Art Ensemble : un quatuor

En 1969, la première mouture de l'Art Ensemble (alors quatuor sans batteur formé de Jarman, Favors, Bowie et Mitchell) s'installe à Paris. C'est en France, et sur le label indépendant Byg, que la formation enregistre en effet son premier album (A Jackson In Your House, juin 1969). Les sessions ne sont que les premières d'une longue liste, qui voient l'AEC enregistrer, soit au complet (Comme A La Radio, en backing-band de Brigitte Fontaine), soit en ordre dispersé (Blasé, d'Archie Shepp) un nombre imposant de disques. L'Art Ensemble of Chicago, qui s'est installé dans le théâtre parisien du Vieux-Colombier, construit alors sa réputation sur l'utilisation d'un grand nombre d'instruments inusités (allant des cloches, au timbre de bicyclette, jusqu'à cinq-cents instruments différents), et en se présentant en concert en costumes africains, et le visage fardé.

Art Ensemble : un quintet

Au printemps 1970 est recruté le batteur Famoudou Don Moye, qui séjourne alors à Paris. Le rythme des enregistrements ne ralentit pas, et les disques majeurs s'accumulent (Les Stances à Sophie, musique d'un film avec Bernadette Lafont ; With Fontella Bass), avant le retour à Chicago en 1971, et la priorité octroyée aux projets personnels. L'Art Ensemble se retrouve néanmoins en studio en 1972 (Fanfare for The Warriors, paru chez Atlantic).

Ouverture

Après la création de son propre label (AECO), la formation concrétise une renommée, essentiellement européenne, en signant en 1978 un contrat sur le label allemand ECM (Nice Guys, 1979). Plus accessible, la musique des Américains se nourrit désormais de funk, et intègre le synthétiseur, développant la notion de Great Black Music, mêlant entre autres percussions africaines, et cloches tibétaines. A partir de 1985 et pour cinq ans, l'Art Ensemble se retrouve sur un label japonais, et se voue à l'interprétation des grandes pages du répertoire (de Thelonious Monk à Otis Redding, en passant par Jimi Hendrix, et John Coltrane). En intégrant une chorale d'Afrique du Sud, le groupe devient même ponctuellement l'Art Ensemble Of Soweto.

Disparitions et départs

De 1993 à 1996, Jarman délaisse la musique, pour se consacrer à...l'aïkido.
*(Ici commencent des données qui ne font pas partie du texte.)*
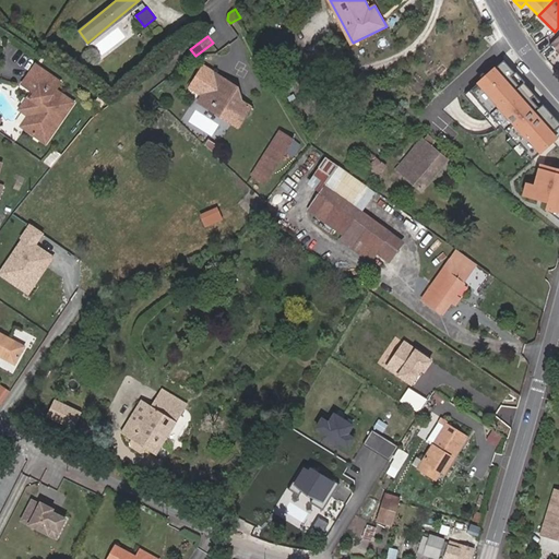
[(558,125),(501,61),(466,93),(528,162),(558,133),(558,125)]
En 1998, Bowie quitte l'Art Ensemble pour raisons de santé : il décède d'un cancer l'année suivante. Réduit à un trio, l'Art Ensemble enregistre un Tribute To Lester Bowie (2003). Malachi Favors Maghostut est décédé, également victime d'un cancer, le 31 janvier 2004, durant les sessions d'enregistrement de l'album Sirius Calling. Les deux sont remplacés par le trompettiste Corey Wilkes (qu'on a pu entendre aux côtés des frères Marsalis), le contrebassiste Jaribu Shahid, et, plus ponctuellement, le percussionniste malien Baba Sissoko (accompagnateur de Rokya Traoré, ou Amadou et Mariam).

L'Art Ensemble Of Chicago reste comme la plus inventive formation du jazz d'avant-garde des années soixante-dix et quatre-vingt.